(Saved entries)
-- Opening Marker --
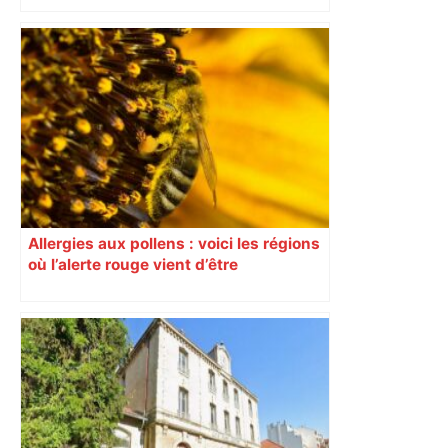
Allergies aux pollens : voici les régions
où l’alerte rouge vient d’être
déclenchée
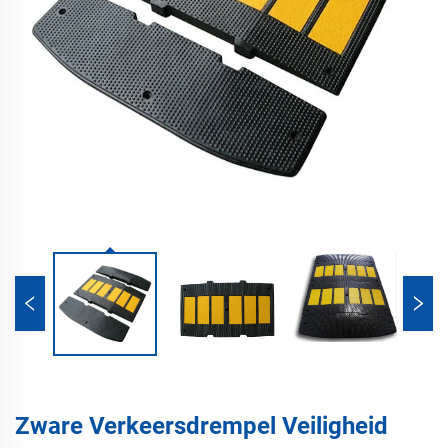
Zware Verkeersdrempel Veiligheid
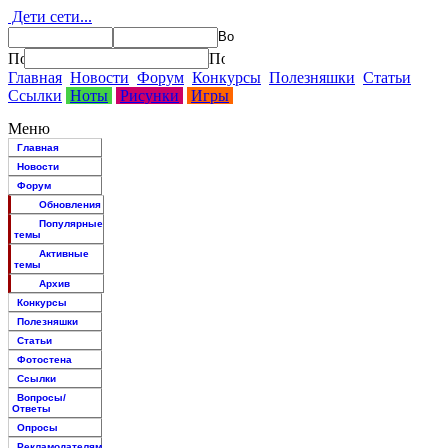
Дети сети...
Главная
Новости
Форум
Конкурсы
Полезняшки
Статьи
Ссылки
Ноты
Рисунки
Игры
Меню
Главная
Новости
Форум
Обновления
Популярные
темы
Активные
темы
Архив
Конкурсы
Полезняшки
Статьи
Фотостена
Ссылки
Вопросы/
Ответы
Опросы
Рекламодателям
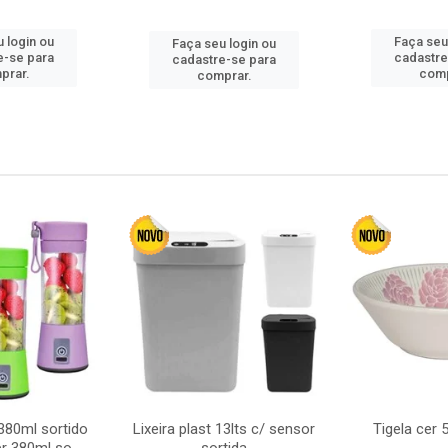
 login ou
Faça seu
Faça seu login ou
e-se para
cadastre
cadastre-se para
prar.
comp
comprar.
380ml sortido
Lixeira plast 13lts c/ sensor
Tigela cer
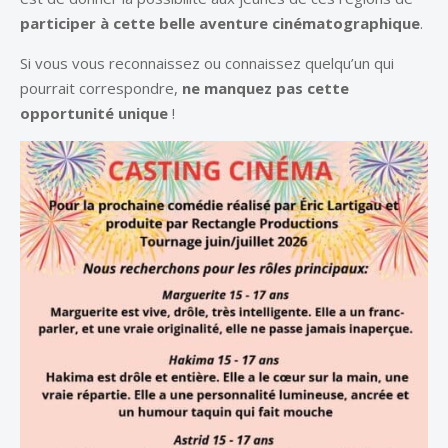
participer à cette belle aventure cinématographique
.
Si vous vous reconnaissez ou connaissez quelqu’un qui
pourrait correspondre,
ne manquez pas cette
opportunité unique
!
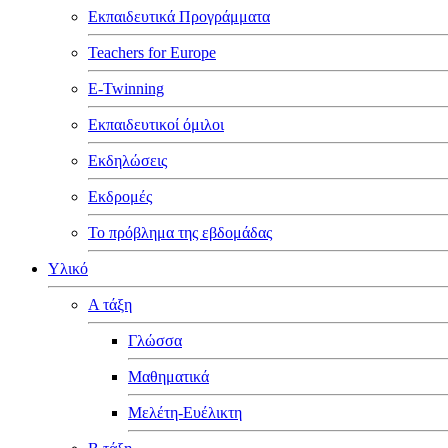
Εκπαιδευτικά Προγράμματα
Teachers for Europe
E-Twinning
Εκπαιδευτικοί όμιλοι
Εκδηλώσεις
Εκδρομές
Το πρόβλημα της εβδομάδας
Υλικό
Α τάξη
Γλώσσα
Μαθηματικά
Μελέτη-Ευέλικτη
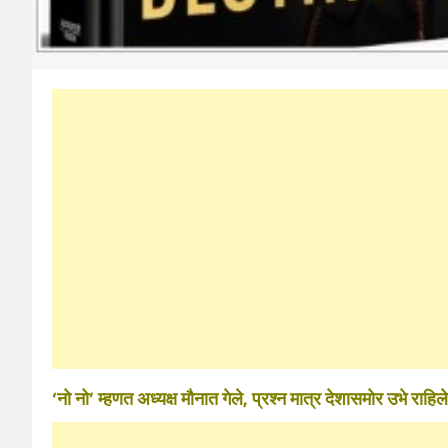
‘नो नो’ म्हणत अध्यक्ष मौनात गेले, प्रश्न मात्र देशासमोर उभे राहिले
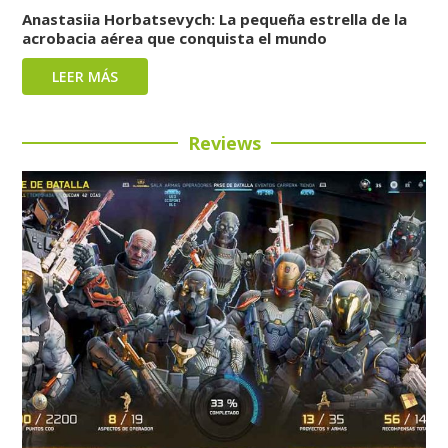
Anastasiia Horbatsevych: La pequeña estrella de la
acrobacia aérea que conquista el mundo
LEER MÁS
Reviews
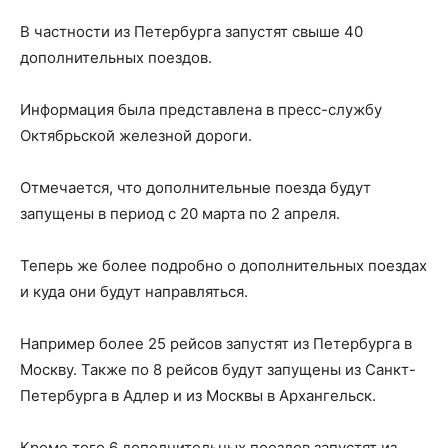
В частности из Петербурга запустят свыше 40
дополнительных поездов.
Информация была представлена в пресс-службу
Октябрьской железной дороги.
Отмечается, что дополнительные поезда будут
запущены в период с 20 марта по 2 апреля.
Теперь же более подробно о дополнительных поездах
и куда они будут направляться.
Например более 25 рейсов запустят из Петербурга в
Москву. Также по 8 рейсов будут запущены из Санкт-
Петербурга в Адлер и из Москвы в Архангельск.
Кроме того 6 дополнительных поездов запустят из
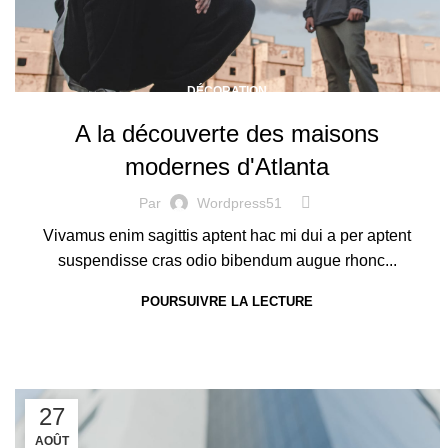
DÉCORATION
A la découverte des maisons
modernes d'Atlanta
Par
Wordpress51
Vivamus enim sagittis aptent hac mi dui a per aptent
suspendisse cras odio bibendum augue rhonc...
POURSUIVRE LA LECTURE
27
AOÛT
-- Closing Marker --
About this task: Copy the records exactly. Skip the pictures.

Answer section:
Allergies aux pollens : voici les régions
où l’alerte rouge vient d’être
déclenchée
Zware Verkeersdrempel Veiligheid
Дети сети...
Главная
Новости
Форум
Конкурсы
Полезняшки
Статьи
Ссылки
Ноты
Рисунки
Игры
Меню
Главная
Новости
Форум
Обновления
Популярные
темы
Активные
темы
Архив
Конкурсы
Полезняшки
Статьи
Фотостена
Ссылки
Вопросы/
Ответы
Опросы
Рекламодателям
 login ou
Faça seu
Faça seu login ou
e-se para
cadastre
cadastre-se para
prar.
comp
comprar.
380ml sortido
Lixeira plast 13lts c/ sensor
Tigela cer
participer à cette belle aventure cinématographique
.
Si vous vous reconnaissez ou connaissez quelqu’un qui
pourrait correspondre,
ne manquez pas cette
opportunité unique
!
Εκπαιδευτικά Προγράμματα
Teachers for Europe
E-Twinning
Εκπαιδευτικοί όμιλοι
Εκδηλώσεις
Εκδρομές
Το πρόβλημα της εβδομάδας
Υλικό
Α τάξη
Γλώσσα
Μαθηματικά
Μελέτη-Ευέλικτη
‘नो नो’ म्हणत अध्यक्ष मौनात गेले, प्रश्न मात्र देशासमोर उभे राहिले
Anastasiia Horbatsevych: La pequeña estrella de la
acrobacia aérea que conquista el mundo
LEER MÁS
Reviews
В частности из Петербурга запустят свыше 40
дополнительных поездов.
Информация была представлена в пресс-службу
Октябрьской железной дороги.
Отмечается, что дополнительные поезда будут
запущены в период с 20 марта по 2 апреля.
Теперь же более подробно о дополнительных поездах
и куда они будут направляться.
Например более 25 рейсов запустят из Петербурга в
Москву. Также по 8 рейсов будут запущены из Санкт-
Петербурга в Адлер и из Москвы в Архангельск.
Кроме того 6 дополнительных поездов запустят из
DÉCORATION
A la découverte des maisons
modernes d'Atlanta
Par
Wordpress51
Vivamus enim sagittis aptent hac mi dui a per aptent
suspendisse cras odio bibendum augue rhonc...
POURSUIVRE LA LECTURE
27
AOÛT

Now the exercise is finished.